- [Exercise brief]:
Every line from the one that includes "12: (1190, 409, 2.44)" to the end of the entries should be written out exactly, with the first and last included.

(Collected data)
::::
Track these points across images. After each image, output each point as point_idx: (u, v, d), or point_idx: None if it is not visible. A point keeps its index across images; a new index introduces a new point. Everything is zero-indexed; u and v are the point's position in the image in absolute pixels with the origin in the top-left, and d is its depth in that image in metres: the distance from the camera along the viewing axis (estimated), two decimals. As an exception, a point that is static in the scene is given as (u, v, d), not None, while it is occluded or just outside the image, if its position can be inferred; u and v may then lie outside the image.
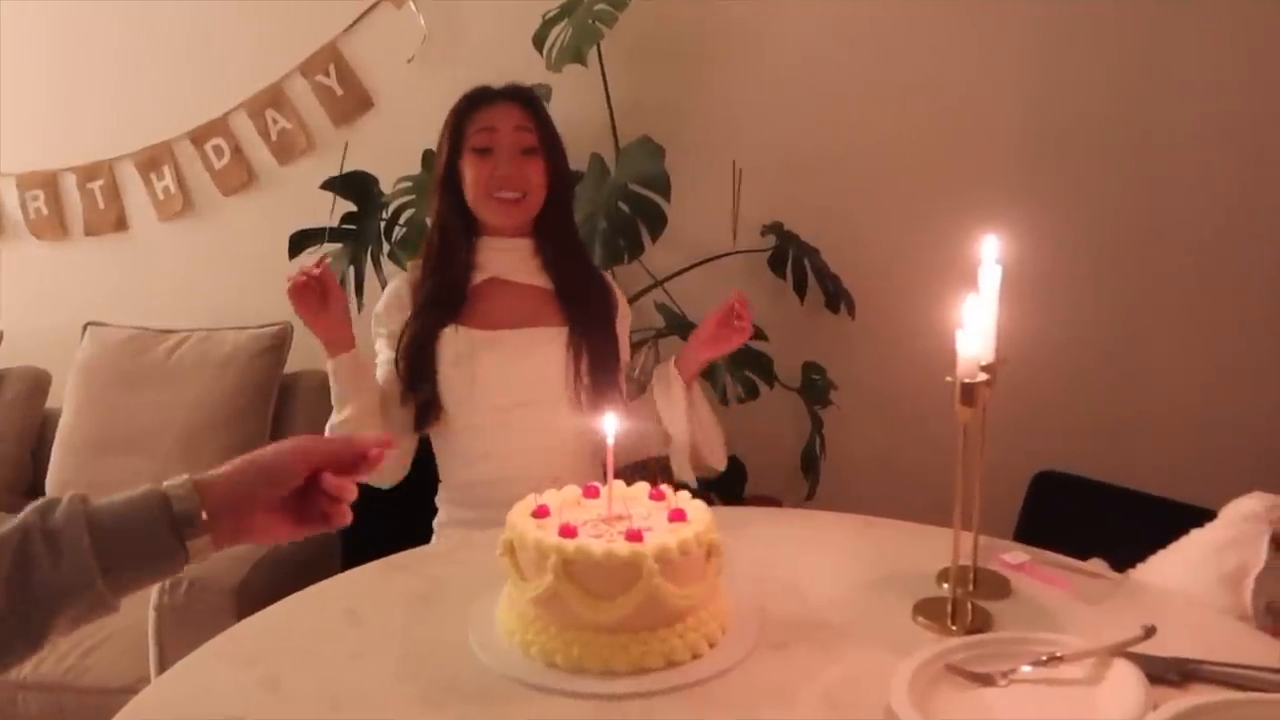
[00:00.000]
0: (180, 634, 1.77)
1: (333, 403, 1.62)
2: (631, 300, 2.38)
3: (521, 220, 1.67)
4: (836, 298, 2.40)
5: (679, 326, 2.34)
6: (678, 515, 1.12)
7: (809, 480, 2.43)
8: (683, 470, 1.67)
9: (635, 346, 2.35)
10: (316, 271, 1.54)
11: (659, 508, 1.16)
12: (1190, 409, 2.44)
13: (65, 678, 1.84)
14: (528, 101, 1.70)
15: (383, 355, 1.70)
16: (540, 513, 1.13)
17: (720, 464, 1.73)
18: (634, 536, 1.06)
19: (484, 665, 1.05)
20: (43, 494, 2.40)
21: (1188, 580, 1.24)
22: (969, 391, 1.10)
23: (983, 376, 1.10)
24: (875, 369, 2.54)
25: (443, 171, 1.68)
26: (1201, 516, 1.37)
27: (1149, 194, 2.41)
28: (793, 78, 2.50)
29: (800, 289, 2.39)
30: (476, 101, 1.68)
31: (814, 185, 2.54)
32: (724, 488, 2.29)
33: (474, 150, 1.64)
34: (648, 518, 1.14)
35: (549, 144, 1.67)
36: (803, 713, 0.97)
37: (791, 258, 2.39)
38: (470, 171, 1.65)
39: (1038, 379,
::::
- [Expected answer]:
12: (1190, 409, 2.44)
13: (65, 678, 1.84)
14: (528, 101, 1.70)
15: (383, 355, 1.70)
16: (540, 513, 1.13)
17: (720, 464, 1.73)
18: (634, 536, 1.06)
19: (484, 665, 1.05)
20: (43, 494, 2.40)
21: (1188, 580, 1.24)
22: (969, 391, 1.10)
23: (983, 376, 1.10)
24: (875, 369, 2.54)
25: (443, 171, 1.68)
26: (1201, 516, 1.37)
27: (1149, 194, 2.41)
28: (793, 78, 2.50)
29: (800, 289, 2.39)
30: (476, 101, 1.68)
31: (814, 185, 2.54)
32: (724, 488, 2.29)
33: (474, 150, 1.64)
34: (648, 518, 1.14)
35: (549, 144, 1.67)
36: (803, 713, 0.97)
37: (791, 258, 2.39)
38: (470, 171, 1.65)
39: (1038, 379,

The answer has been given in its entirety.